In recent weeks, multiple columnists covering the state government beat have been writing about the dysfunction that is endemic to the New York State Capitol. Tom Precious of The Buffalo News is one voice that has weighed in on the topic.

TomPreciousIn a recent op-ed, Precious (pictured left) outlines problems with the typical end-of-session practices in Albany, including rank-and-file lawmakers being kept in the dark about closed-door negotiations between the Governor, the Senate Majority Leader, and the Speaker of the Assembly (long referred to as “three men in a room”); limited media availability by those “in the know”; and—of course—bills “rushed through the Senate and Assembly chambers for voting with little time for debate, much less the opportunity for anyone but their drafters to read them.”

According to Precious, “[b]etween Jan. 6, when the session started, and June 2, lawmakers gave final approval to 102 bills, including the series of bills that compose a more than $154 billion state budget last March and April. There were 50 session days during that period. But during just nine days of sessions in the final flurry—from June 6 until the sun came up June 18—legislators passed 516 bills.” Precious adds that “[in] the last days of the session, 143 new bills were introduced, [and] 26 of those new, last-minute bills were approved.”
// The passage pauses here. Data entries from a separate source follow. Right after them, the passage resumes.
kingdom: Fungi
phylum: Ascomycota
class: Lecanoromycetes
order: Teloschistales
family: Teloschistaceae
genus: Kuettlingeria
Precious asks, “Is it a structural problem that Albany waits until the last days of the session to resolve so many major outstanding items? Or is it incompetence? Or is it just waiting until the last minute to finish a task?” According to Precious, all three of these reasons may help to explain the status quo—and the end-of-session flurry may also “[benefit] those who are able to wear down another side in a dispute.”

At New Yorkers for Constitutional Freedoms, we offer another potential reason: The end-of-session rush benefits those in power by allowing them to ramrod bills through the Legislature without giving anyone adequate time to review them. For example, Gov. Cuomo’s end-of-session “ethics” package—known as the “Little Ugly”—was introduced and passed on the same day using the often-abused gubernatorial message of necessity. The bill consists of 31 pages and 11 subparts.

Regardless of the reasons for the status quo, one thing is clear: Albany badly needs a reboot.